Things You'll Need
Herbicide containing 2,4-D and dicamba
Clover, including red clover, adds nutrients to soil, which is why farmers use it as a cover crop during the off-season. However, red clover spreads rapidly and can overtake gardens or lawns. As with all weed removal, the best results come from removing red clover early, while it's young and before it's gone to seed. Hand-pulling is the best method for removing clover from turf, although careful application of herbicide is appropriate for large areas.
Water the lawn lightly the night before. This makes hand-pulling easier. Alternatively, choose a day after some rainfall.
Grasp the stem of the clover, close to the earth.

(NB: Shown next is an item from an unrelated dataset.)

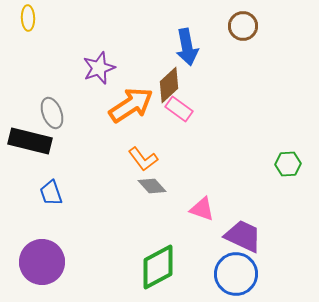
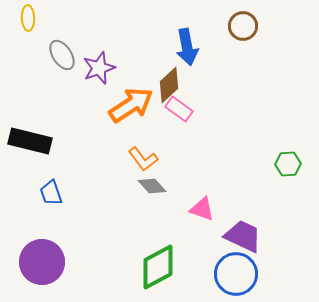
gray ellipse: moved 10 px right, 58 px up; rotated 12 degrees counterclockwise
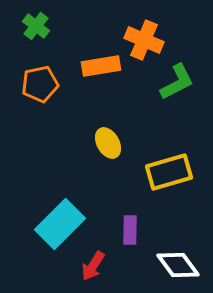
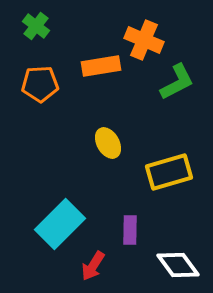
orange pentagon: rotated 9 degrees clockwise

Continue until all the red clover is removed. If roots are left behind or if fresh red clover seeds germinate, hand-pulling throughout most of the season may be necessary before the clover is completely eradicated.

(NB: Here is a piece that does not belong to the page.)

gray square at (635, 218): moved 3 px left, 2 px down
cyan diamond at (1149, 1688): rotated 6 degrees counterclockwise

Purchase an herbicide containing 2,4-D and dicamba. This chemical combination has the greatest success rate for killing red clover, according to the Penn State College of Agricultural Sciences. Common weed killers like glyphosate aren't nearly as effective on red clover.

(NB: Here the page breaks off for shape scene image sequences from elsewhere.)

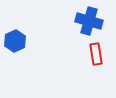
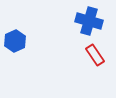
red rectangle: moved 1 px left, 1 px down; rotated 25 degrees counterclockwise
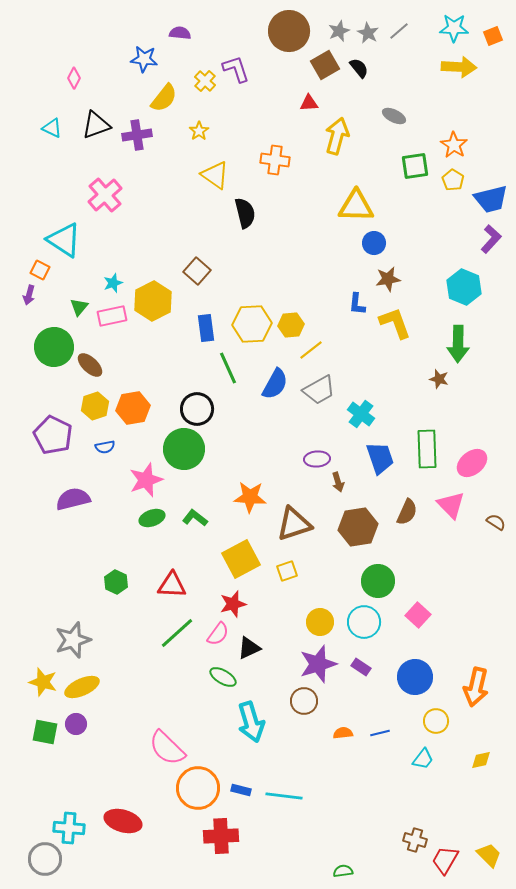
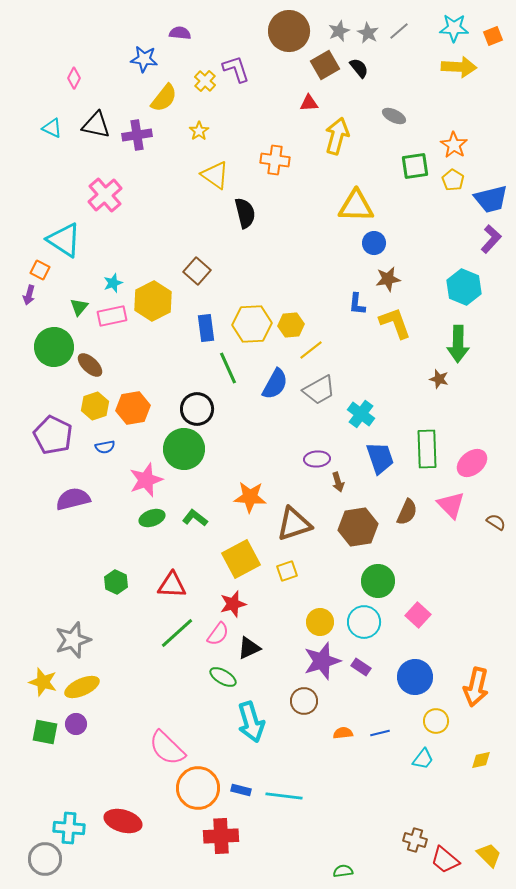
black triangle at (96, 125): rotated 32 degrees clockwise
purple star at (318, 664): moved 4 px right, 3 px up
red trapezoid at (445, 860): rotated 80 degrees counterclockwise
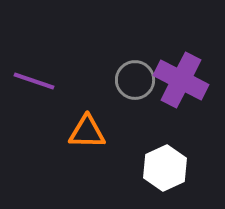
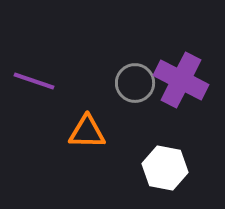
gray circle: moved 3 px down
white hexagon: rotated 24 degrees counterclockwise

Shield the turf as thoroughly as possible by laying down pieces of cardboard or heavy plastic, leaving open only those places where the red clover grows.
Apply the herbicide according to the manufacturer's directions on a wind-free, warm day. Remember the herbicide will kill most plants it touches, including grass.
Reapply the herbicide as needed, waiting at least two weeks for the previously treated red clover to turn brown and shrivel up.
Reseed patches of bare ground where the red clover once was, if necessary. Wait at least two weeks before reseeding.
You can add hand-pulled red clover to a compost pile or pick it up from the turf and lay it down in the garden bed. It’s an effective natural fertilizer, boosting the soil’s level of nitrogen. Avoid adding plants treated with herbicide to the compost bin.